Laureatosi nel 1995 all’Università degli Studi di Milano con una tesi sull’aborto, di cui è stato un arcinemico giurato, perfezionatosi in Bioetica all’Istituto San Raffaele di Milano, ha collaborato con il Centro di Bioetica dell’Università Cattolica e ha insegnato a Roma nel Pontificio Ateneo Regina Apostolorum e nell’Università Europea.

 

Interista impenitente e gran cultore di Giovannino Guareschi, ha fatto dell’apologetica seria e faceta il suo pane quotidiano in una trentina di libri distribuiti lungo tre lustri, molti dei quali scritti con l’amico Alessandro Gnocchi. Scrisse molto su il Giornale e Libero, sui mensili Studi cattolici e Il Timone, sull’online La nuova Bussola Quotidiana e da ultimo su Il Foglio. Qui Palmaro ha preso di petto nientemeno che Papa Francesco: troppo prossimo al relativismo morale e religioso; troppo falsamente umile; troppo contradditorio con il Catechismo e il Magistero di sempre. Roba da bruciarsi. Ora quelle lenzuolate al vetriolo, benedette dal direttore Giuliano Ferrara, le raccoglie Piemme nel libro Questo papa piace troppo in uscita oggi. E il senso di bruciore non fa che acuirsi. Palmaro ci rimise infatti la sua trasmissione alla popolarissima e papalinissima Radio Maria; e Papa Francesco – come i lettori di Libero sanno bene giacché è stato Libero a raccontare al meglio questa vicenda un po’ surreale – ha creduto di dover alzare il cornetto per parlarne a tu per tu. Cosa gli abbia davvero detto non lo sapremo mai, meglio. Ma se grande è lo scompiglio che Palmaro ha gettato dentro la “destra” cattolica (la “sinistra” non ha invece ancora smesso di fregarsi le mani), rimane il bel sospetto che per il suo caso valga il detto “chi disprezza compra”. Per certo non tutti gli anti-Francesco di oggi sono altrettanti picconatori devoti, né come lui amici maledettamente simpatici.

 

Domani, 12 marzo, ci sono i funerali, alle 10,45, nel Duomo di quella Monza dove Palmaro viveva dopo essere nato 45 anni fa a Cesano Maderno. Lascia la moglie, quattro figli tra i 7 e i 14 anni, il “Comitato Verità e Vita” che creò contro la cultura di morte, il suo bell’accento lombardo, un mucchio d’interrogativi e una testimonianza che vorremmo un dì avere la fede di fare nostra: «Alle volte mi immagino la mia casa, il mio studio vuoto, e la vita che in essa continua anche se io non ci sono più.
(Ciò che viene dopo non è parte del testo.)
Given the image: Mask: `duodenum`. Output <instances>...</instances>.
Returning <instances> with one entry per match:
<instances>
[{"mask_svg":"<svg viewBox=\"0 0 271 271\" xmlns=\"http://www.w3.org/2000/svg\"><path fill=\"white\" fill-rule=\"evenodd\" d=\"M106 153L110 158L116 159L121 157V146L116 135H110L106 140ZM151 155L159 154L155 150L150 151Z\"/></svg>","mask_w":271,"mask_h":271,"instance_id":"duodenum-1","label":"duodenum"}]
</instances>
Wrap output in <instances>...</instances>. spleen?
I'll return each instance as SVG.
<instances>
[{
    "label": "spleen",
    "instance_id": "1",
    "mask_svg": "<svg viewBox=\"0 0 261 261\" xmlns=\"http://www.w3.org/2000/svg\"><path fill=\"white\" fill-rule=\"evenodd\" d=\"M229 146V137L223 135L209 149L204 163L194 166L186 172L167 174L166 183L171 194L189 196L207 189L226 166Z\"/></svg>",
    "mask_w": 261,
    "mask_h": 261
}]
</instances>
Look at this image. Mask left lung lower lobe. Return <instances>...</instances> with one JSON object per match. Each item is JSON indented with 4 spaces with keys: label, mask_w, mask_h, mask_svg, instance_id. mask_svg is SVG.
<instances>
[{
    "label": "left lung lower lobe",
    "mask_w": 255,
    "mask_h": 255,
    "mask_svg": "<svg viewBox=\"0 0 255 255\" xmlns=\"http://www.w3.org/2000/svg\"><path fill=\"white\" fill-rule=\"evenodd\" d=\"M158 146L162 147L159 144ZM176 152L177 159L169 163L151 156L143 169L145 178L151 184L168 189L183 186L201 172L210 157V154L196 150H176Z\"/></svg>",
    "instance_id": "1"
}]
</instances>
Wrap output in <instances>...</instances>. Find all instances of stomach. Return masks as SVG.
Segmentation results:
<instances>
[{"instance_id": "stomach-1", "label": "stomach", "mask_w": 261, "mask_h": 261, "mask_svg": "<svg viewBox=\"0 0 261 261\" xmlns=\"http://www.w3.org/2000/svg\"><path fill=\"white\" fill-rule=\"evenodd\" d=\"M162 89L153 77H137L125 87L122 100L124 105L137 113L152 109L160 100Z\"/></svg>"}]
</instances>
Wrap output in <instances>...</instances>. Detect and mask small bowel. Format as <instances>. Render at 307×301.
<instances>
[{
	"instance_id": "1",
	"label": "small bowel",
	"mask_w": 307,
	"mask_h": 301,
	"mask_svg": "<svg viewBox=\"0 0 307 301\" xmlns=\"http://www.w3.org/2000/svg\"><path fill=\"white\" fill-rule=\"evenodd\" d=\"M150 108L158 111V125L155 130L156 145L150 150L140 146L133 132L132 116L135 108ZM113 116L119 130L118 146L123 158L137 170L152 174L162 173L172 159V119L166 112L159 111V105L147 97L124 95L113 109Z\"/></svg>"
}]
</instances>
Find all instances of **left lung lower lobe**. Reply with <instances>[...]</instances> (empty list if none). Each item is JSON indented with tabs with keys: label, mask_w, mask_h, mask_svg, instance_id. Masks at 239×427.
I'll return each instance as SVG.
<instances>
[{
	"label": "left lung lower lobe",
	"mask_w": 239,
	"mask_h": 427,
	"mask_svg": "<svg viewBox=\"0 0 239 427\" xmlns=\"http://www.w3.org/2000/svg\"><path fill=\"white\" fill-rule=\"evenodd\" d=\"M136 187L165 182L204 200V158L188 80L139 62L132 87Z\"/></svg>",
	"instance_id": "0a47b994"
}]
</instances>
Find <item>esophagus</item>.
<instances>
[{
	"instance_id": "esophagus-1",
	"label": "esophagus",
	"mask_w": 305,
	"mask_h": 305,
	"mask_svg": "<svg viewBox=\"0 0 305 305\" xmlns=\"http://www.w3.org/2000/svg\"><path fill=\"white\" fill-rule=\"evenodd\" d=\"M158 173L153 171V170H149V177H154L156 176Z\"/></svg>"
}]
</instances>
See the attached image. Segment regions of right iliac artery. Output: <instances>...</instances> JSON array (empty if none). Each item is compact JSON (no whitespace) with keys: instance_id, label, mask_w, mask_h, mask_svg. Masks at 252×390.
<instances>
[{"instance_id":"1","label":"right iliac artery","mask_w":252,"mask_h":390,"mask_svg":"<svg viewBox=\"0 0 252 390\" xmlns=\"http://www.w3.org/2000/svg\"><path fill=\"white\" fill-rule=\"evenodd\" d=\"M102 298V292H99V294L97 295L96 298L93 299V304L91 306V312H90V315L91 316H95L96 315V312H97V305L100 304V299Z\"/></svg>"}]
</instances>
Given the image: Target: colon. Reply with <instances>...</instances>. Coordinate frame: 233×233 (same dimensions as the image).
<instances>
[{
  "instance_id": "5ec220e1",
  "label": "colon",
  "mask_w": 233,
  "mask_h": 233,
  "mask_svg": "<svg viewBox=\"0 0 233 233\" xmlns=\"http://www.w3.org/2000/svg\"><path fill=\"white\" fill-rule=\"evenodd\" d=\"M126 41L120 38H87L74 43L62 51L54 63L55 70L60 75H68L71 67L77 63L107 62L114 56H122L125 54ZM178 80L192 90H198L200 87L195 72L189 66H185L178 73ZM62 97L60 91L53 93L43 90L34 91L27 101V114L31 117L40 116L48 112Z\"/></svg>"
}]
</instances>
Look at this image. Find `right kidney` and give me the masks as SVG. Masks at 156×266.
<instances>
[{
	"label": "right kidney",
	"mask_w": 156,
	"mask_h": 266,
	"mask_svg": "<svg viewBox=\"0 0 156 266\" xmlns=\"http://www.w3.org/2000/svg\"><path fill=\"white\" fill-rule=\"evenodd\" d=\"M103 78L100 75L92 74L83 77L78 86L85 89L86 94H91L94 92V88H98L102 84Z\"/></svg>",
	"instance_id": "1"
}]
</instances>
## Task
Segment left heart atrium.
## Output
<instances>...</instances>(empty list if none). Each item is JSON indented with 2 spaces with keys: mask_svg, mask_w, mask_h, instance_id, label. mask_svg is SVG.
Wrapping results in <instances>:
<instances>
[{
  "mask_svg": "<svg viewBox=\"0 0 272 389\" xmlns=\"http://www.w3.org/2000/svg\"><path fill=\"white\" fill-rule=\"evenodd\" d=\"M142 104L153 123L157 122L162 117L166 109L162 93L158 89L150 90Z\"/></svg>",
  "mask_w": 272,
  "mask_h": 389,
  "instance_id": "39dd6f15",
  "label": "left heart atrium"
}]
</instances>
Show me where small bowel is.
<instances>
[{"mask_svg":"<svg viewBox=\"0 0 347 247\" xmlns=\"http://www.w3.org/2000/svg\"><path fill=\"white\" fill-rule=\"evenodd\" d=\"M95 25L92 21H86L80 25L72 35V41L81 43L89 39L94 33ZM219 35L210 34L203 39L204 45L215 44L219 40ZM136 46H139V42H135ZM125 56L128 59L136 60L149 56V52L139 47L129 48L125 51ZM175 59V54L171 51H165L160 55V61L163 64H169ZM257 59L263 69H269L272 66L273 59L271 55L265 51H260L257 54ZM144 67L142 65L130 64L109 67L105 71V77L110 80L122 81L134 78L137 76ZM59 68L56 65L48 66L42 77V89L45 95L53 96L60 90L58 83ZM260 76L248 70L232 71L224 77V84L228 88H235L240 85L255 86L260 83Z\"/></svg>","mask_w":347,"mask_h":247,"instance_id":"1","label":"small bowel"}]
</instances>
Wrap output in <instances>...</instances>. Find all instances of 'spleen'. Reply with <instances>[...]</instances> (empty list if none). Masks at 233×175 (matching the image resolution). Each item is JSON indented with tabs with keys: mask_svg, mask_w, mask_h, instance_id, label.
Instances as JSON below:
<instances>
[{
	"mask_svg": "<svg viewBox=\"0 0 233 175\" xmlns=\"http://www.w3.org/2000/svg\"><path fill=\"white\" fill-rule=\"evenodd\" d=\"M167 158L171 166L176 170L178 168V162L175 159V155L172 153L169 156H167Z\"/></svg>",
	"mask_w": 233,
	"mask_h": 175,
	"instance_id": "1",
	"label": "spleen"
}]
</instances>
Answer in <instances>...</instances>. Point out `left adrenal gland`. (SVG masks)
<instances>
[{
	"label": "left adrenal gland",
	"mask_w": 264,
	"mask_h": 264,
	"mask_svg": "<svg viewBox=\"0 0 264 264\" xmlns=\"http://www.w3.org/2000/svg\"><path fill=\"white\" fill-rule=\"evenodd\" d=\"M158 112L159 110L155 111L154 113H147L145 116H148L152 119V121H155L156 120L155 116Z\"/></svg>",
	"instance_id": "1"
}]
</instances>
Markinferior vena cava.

È una scena che fa male, ma estremamente realistica: mi fa capire che sono, e sono stato, un servo inutile, e che tutti i libri che ho scritto, le conferenze, gli articoli, non sono che paglia. Ma spero nella misericordia del Signore, e nel fatto che altri raccoglieranno parte delle mie aspirazioni e delle mie battaglie, per continuare l’antico duello».